## Activity
Each line that has the string "Alan" must be copied from the records below.
The data: Begin
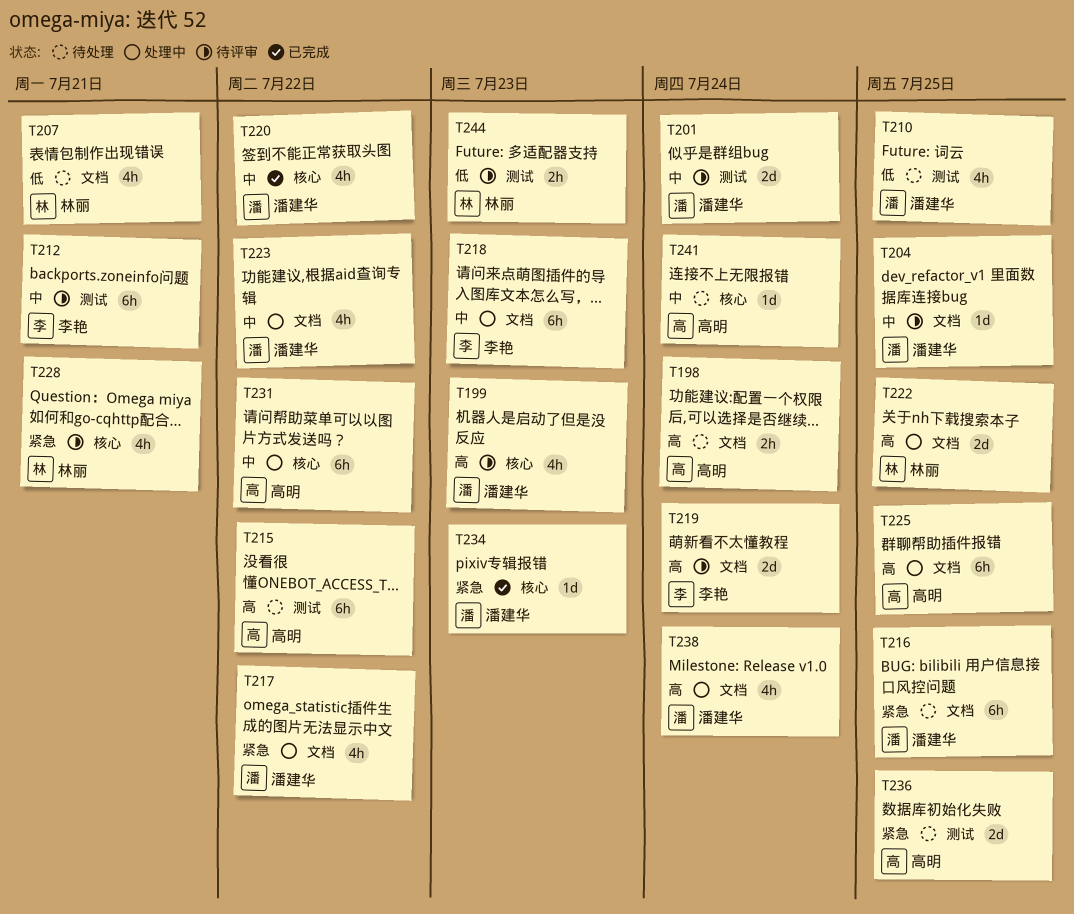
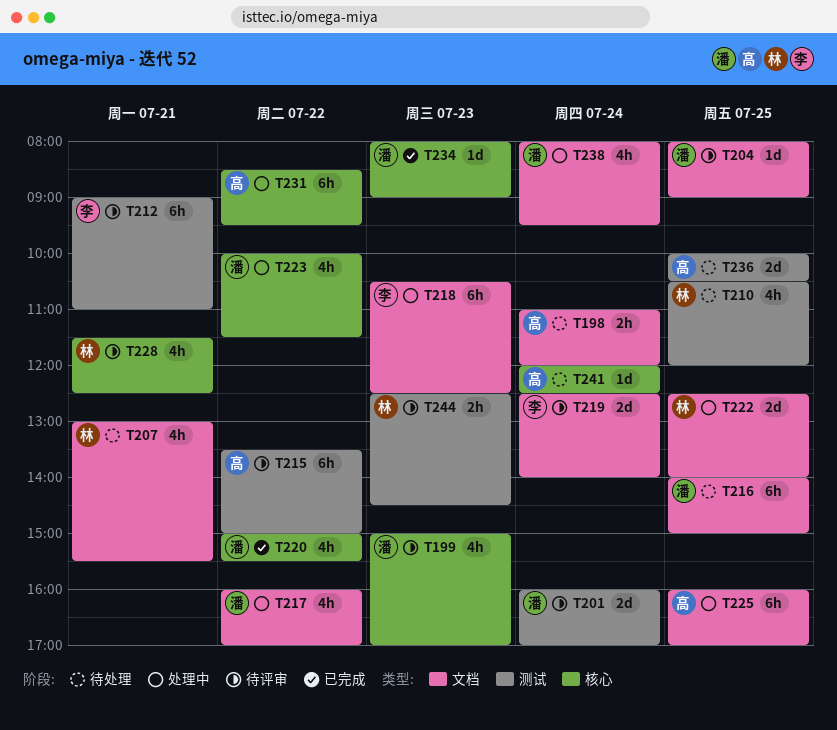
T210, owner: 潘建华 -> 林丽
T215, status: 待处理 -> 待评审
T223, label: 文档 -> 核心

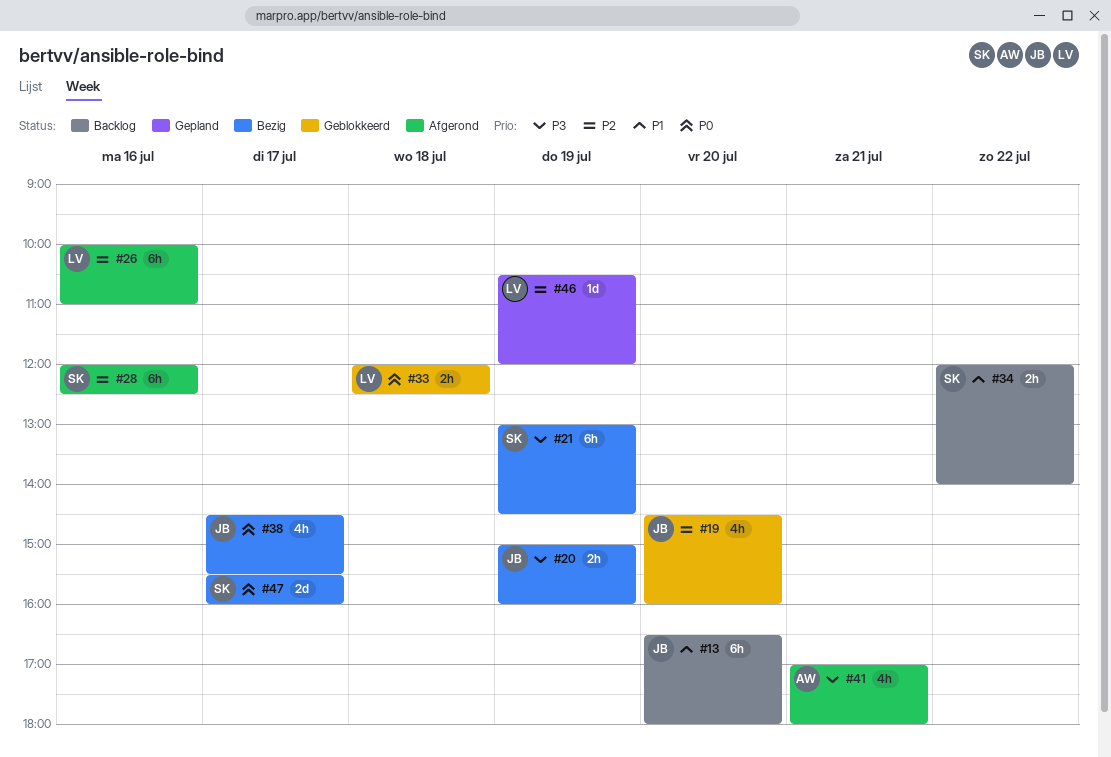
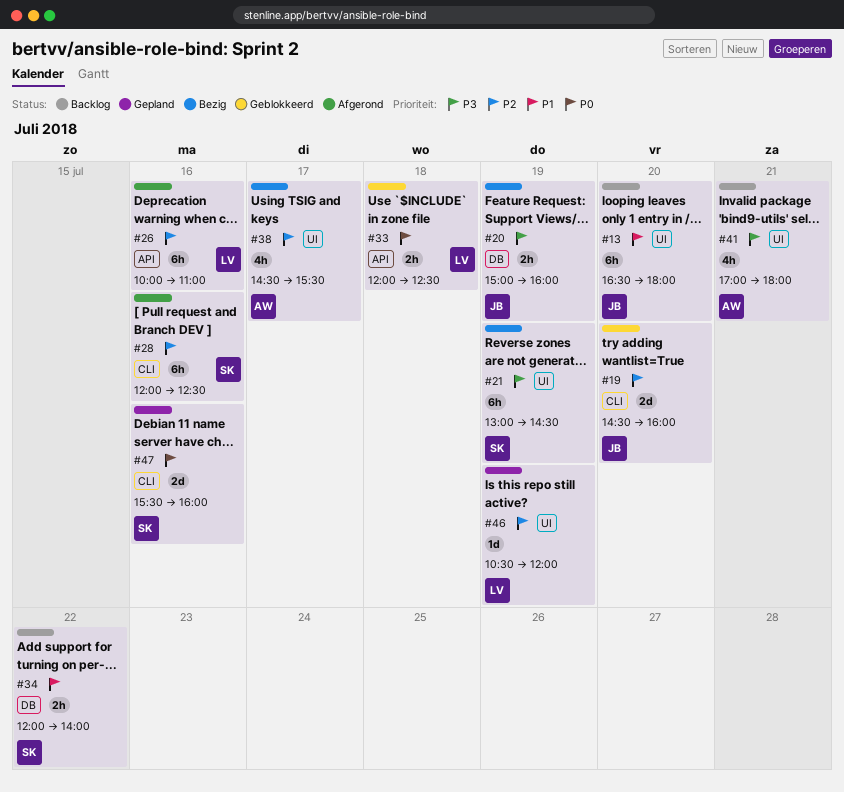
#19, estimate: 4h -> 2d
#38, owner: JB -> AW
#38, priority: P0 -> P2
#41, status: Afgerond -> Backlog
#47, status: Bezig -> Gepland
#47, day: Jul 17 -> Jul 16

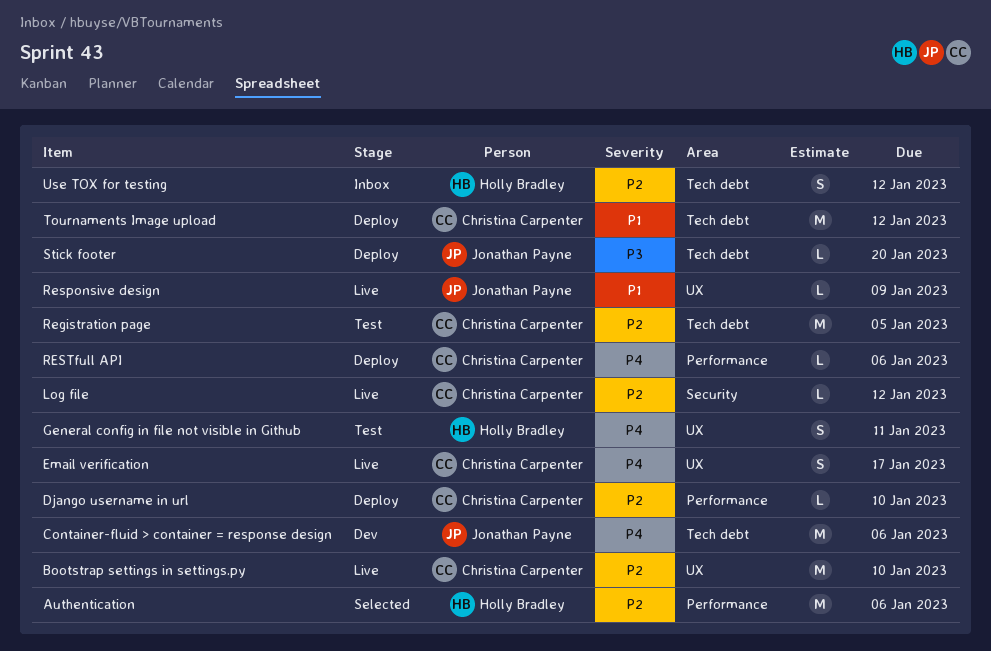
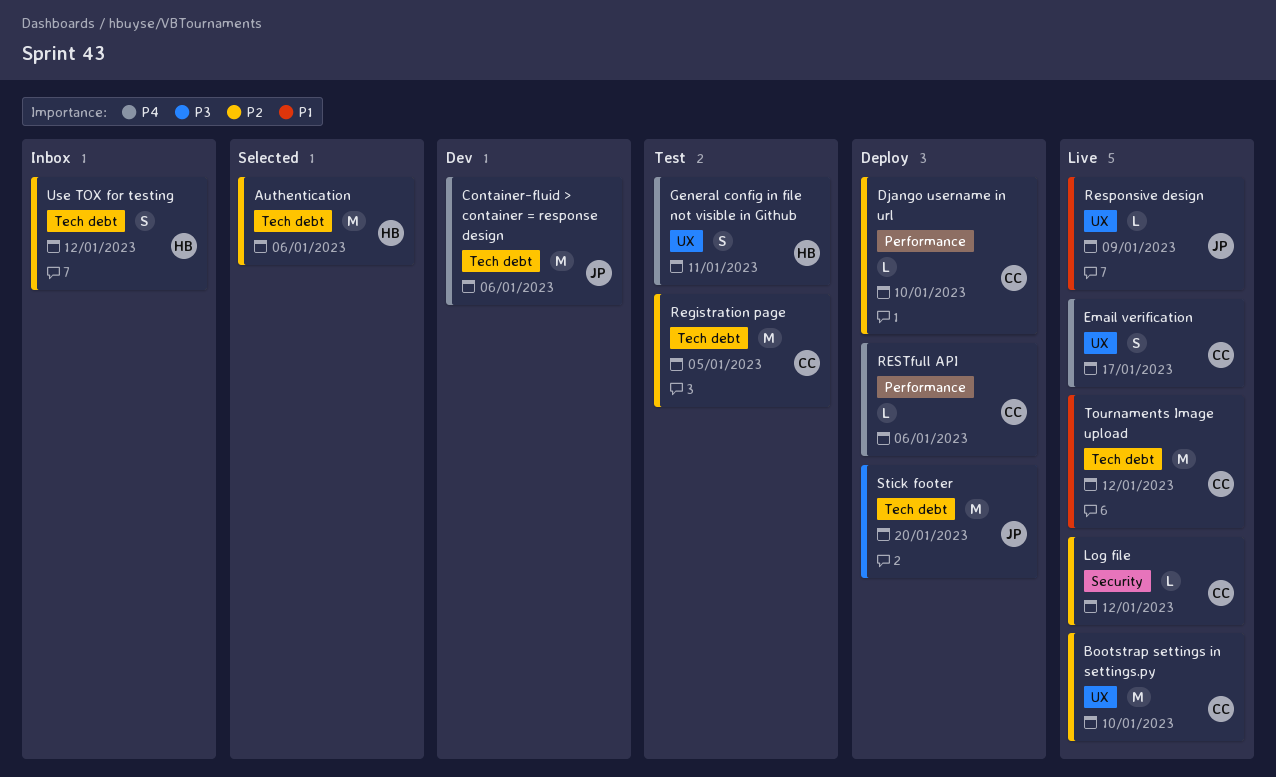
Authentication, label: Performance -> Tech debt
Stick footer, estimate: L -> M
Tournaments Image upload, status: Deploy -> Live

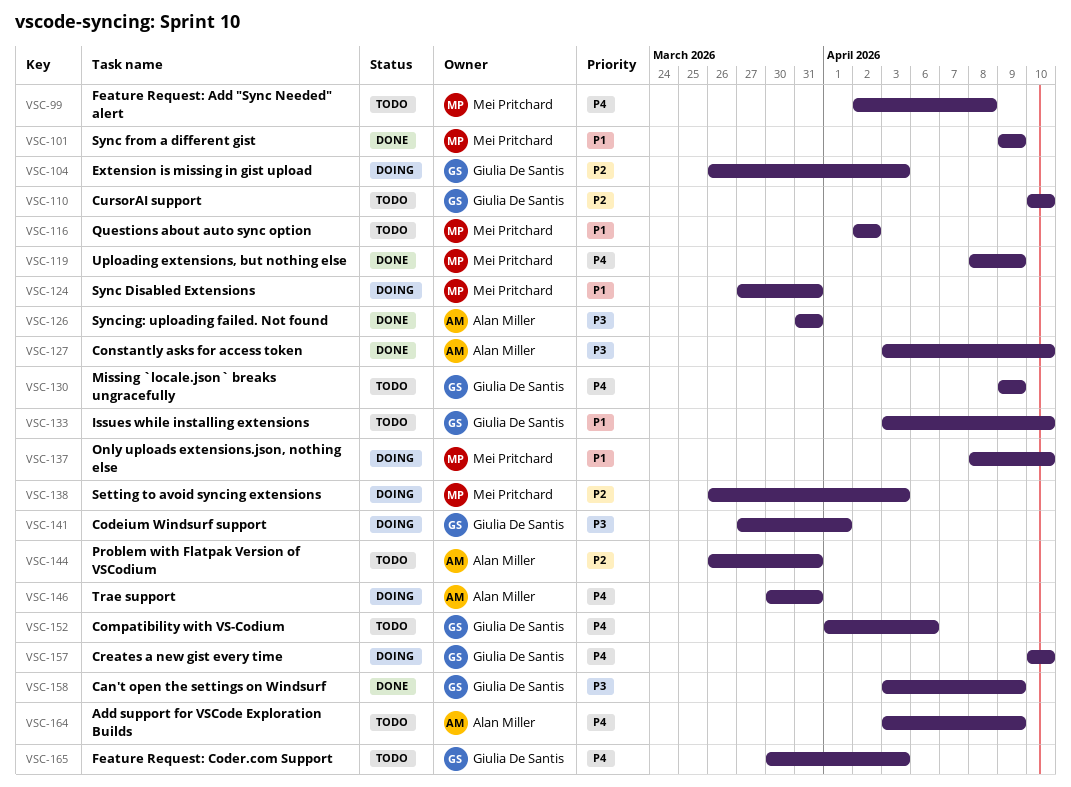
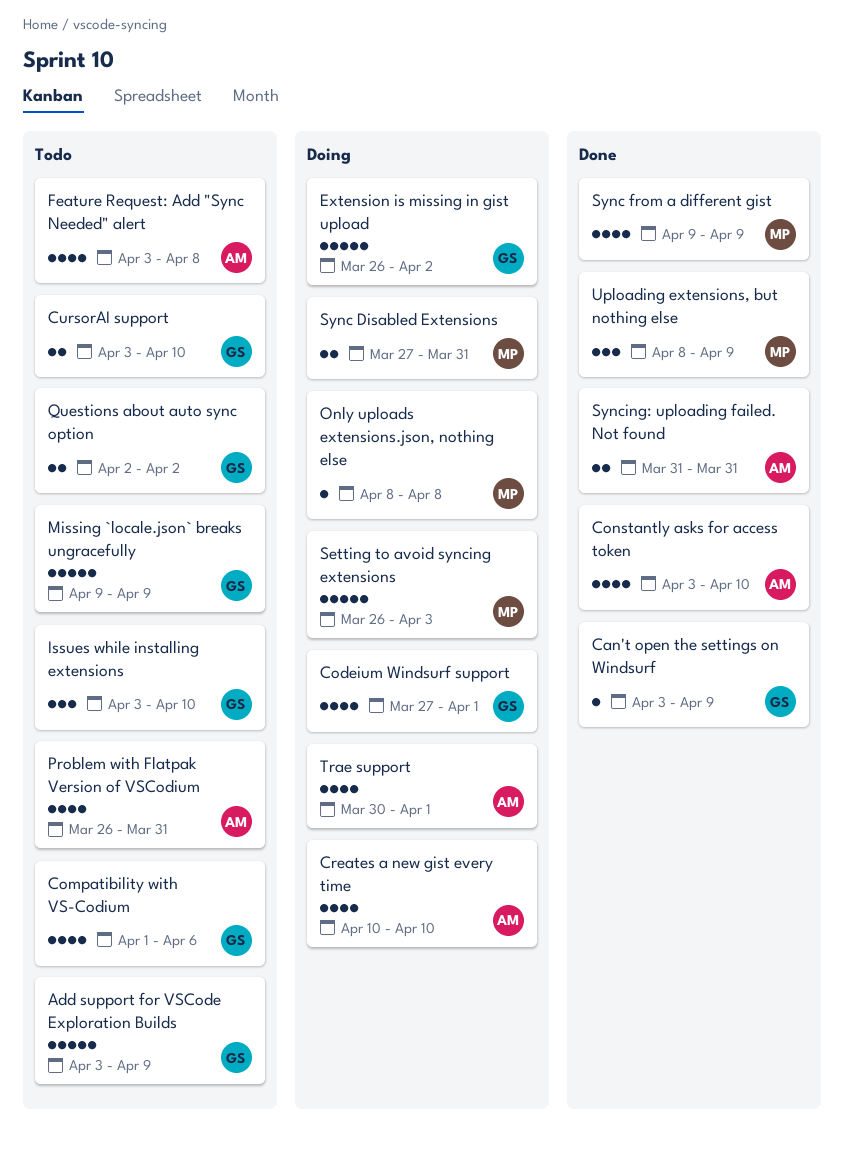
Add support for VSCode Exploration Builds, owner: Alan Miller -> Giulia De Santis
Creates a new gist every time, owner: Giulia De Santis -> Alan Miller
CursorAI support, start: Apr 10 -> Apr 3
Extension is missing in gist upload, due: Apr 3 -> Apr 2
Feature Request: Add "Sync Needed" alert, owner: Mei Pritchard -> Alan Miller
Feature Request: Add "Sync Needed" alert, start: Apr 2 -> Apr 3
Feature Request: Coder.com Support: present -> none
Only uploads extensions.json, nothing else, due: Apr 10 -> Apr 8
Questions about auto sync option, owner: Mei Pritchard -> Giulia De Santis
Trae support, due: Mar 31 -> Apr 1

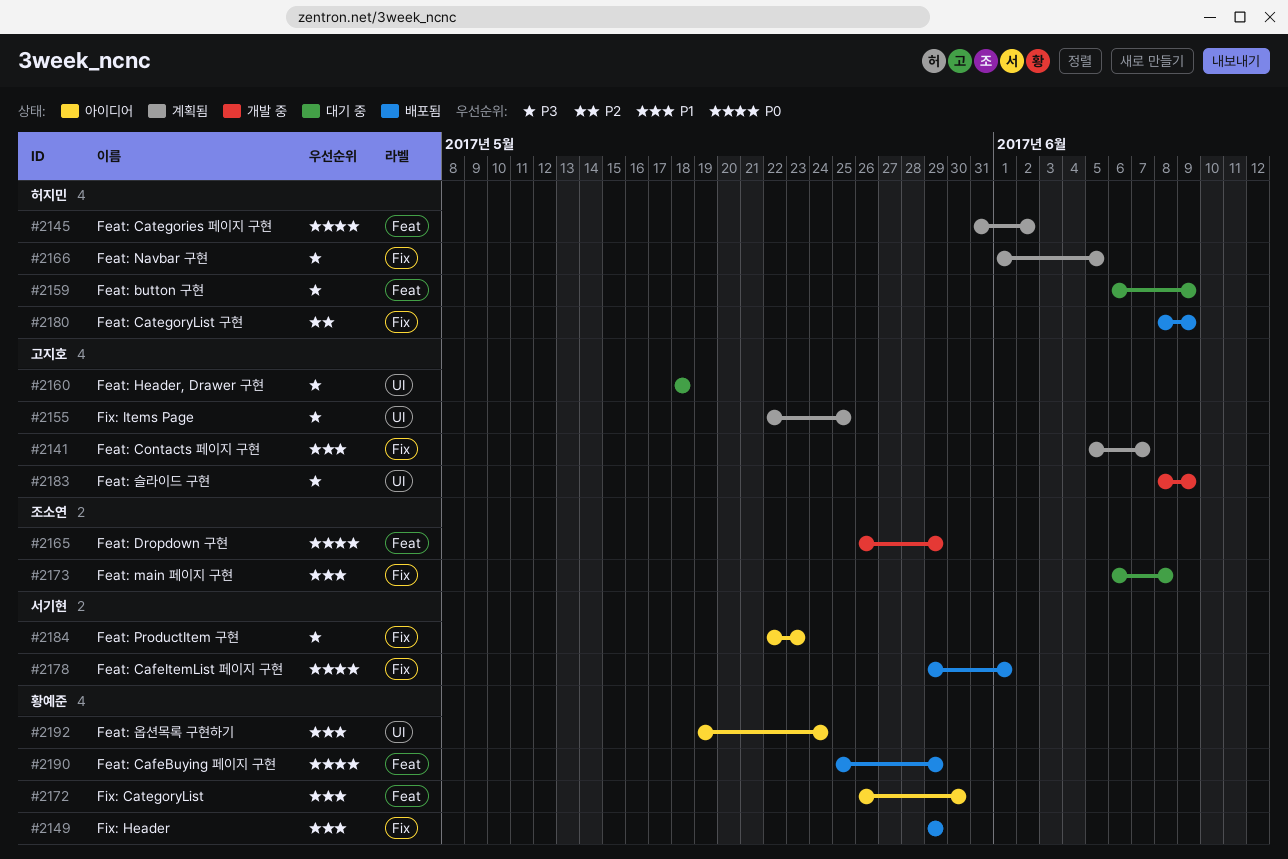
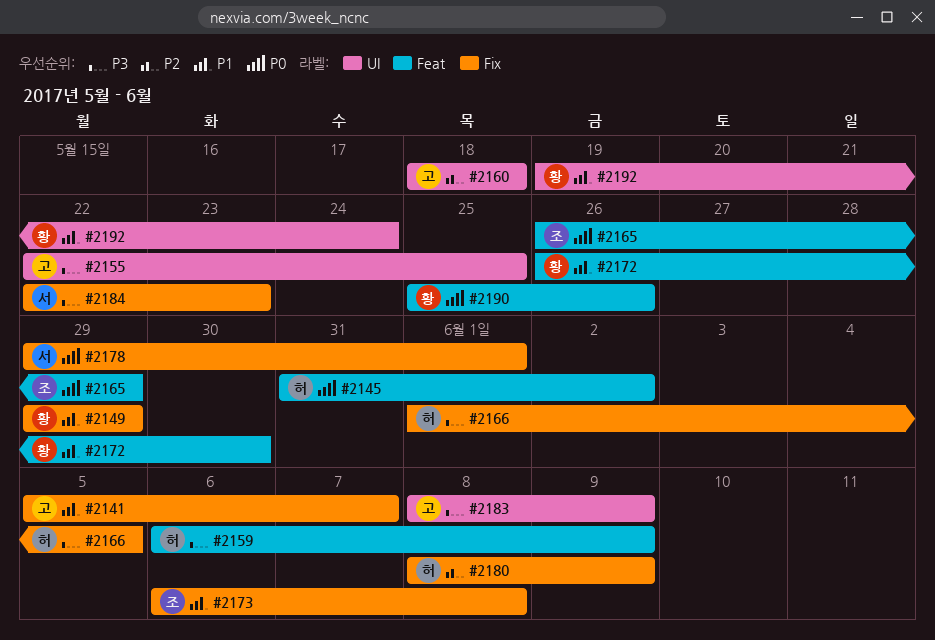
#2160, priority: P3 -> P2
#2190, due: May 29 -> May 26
The data: End
## Exercise output
Add support for VSCode Exploration Builds, owner: Alan Miller -> Giulia De Santis
Creates a new gist every time, owner: Giulia De Santis -> Alan Miller
Feature Request: Add "Sync Needed" alert, owner: Mei Pritchard -> Alan Miller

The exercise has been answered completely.